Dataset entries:

....................

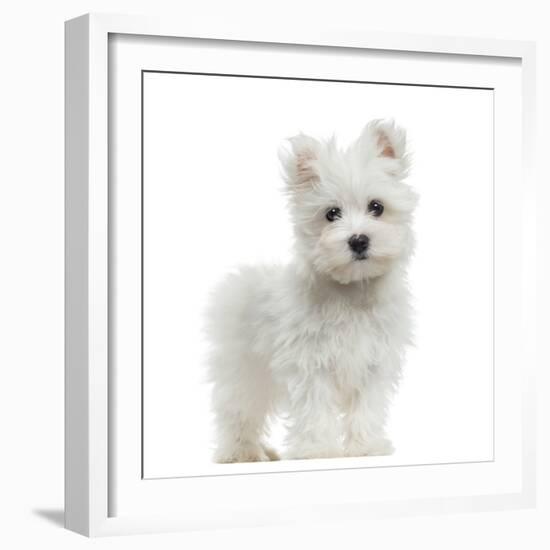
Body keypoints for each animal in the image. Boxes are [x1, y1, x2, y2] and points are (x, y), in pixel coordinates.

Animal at [206, 121, 418, 466]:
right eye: (331, 214)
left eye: (377, 207)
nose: (358, 240)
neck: (351, 291)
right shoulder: (311, 363)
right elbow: (315, 408)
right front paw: (318, 450)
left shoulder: (373, 363)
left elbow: (366, 408)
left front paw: (366, 447)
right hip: (244, 372)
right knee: (238, 412)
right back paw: (241, 453)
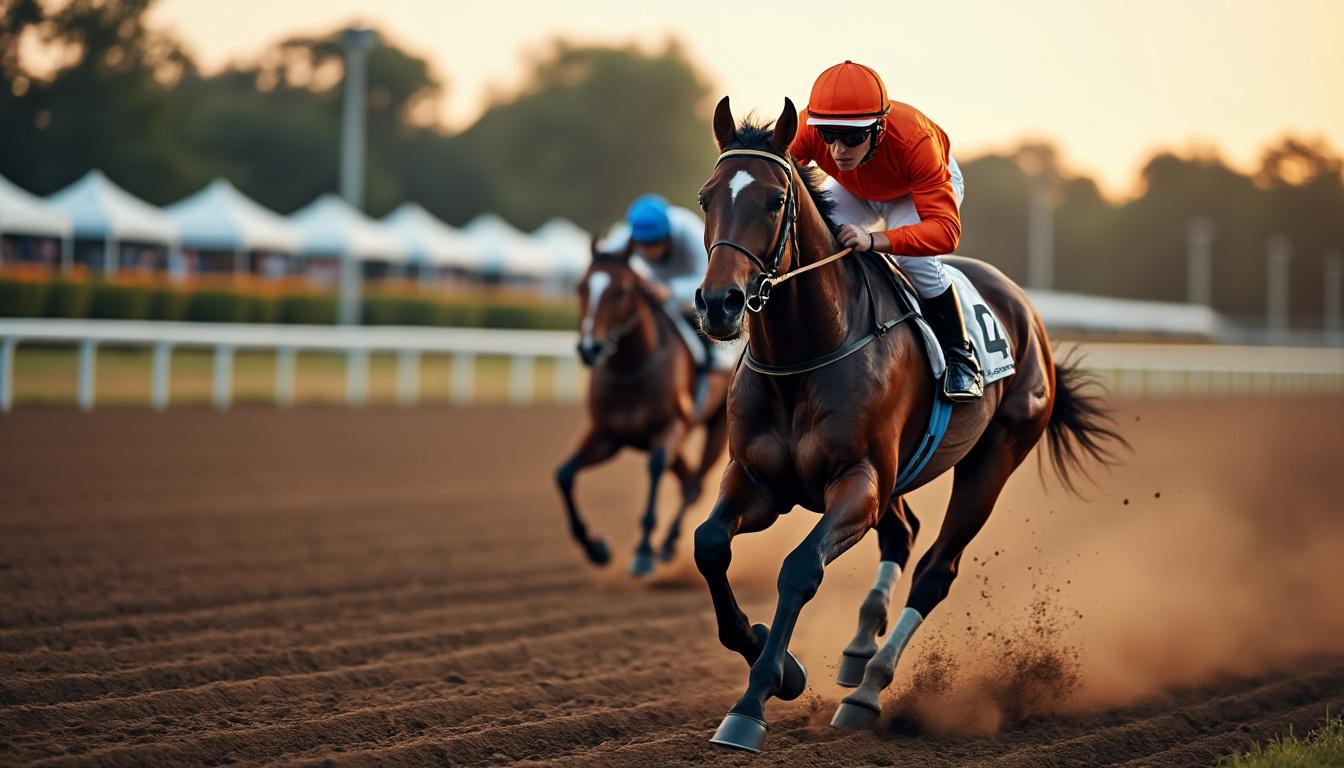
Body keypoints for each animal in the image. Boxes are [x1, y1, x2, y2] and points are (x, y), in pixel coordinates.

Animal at [555, 239, 732, 576]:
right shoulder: (608, 434)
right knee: (688, 480)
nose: (589, 349)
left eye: (620, 291)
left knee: (695, 484)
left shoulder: (670, 427)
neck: (630, 369)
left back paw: (668, 543)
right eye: (581, 286)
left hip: (718, 428)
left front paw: (644, 550)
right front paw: (596, 548)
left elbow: (655, 468)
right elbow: (564, 475)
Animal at [690, 97, 1126, 752]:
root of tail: (1027, 311)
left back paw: (868, 690)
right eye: (705, 196)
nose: (719, 304)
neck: (803, 355)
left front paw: (755, 700)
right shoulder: (758, 480)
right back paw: (857, 650)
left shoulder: (858, 482)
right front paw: (780, 664)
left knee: (935, 569)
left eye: (772, 200)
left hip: (992, 458)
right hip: (900, 473)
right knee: (903, 533)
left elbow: (800, 570)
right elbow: (710, 545)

....................

#### Try it
The required answer is the run of lines above, starting at the line with "right shoulder: (311, 363)" and ending at the line with "right back paw: (241, 453)", reproduced exactly with both ends.

#### Exercise output
right shoulder: (311, 363)
right elbow: (315, 408)
right front paw: (318, 450)
left shoulder: (373, 363)
left elbow: (366, 408)
left front paw: (366, 447)
right hip: (244, 372)
right knee: (238, 412)
right back paw: (241, 453)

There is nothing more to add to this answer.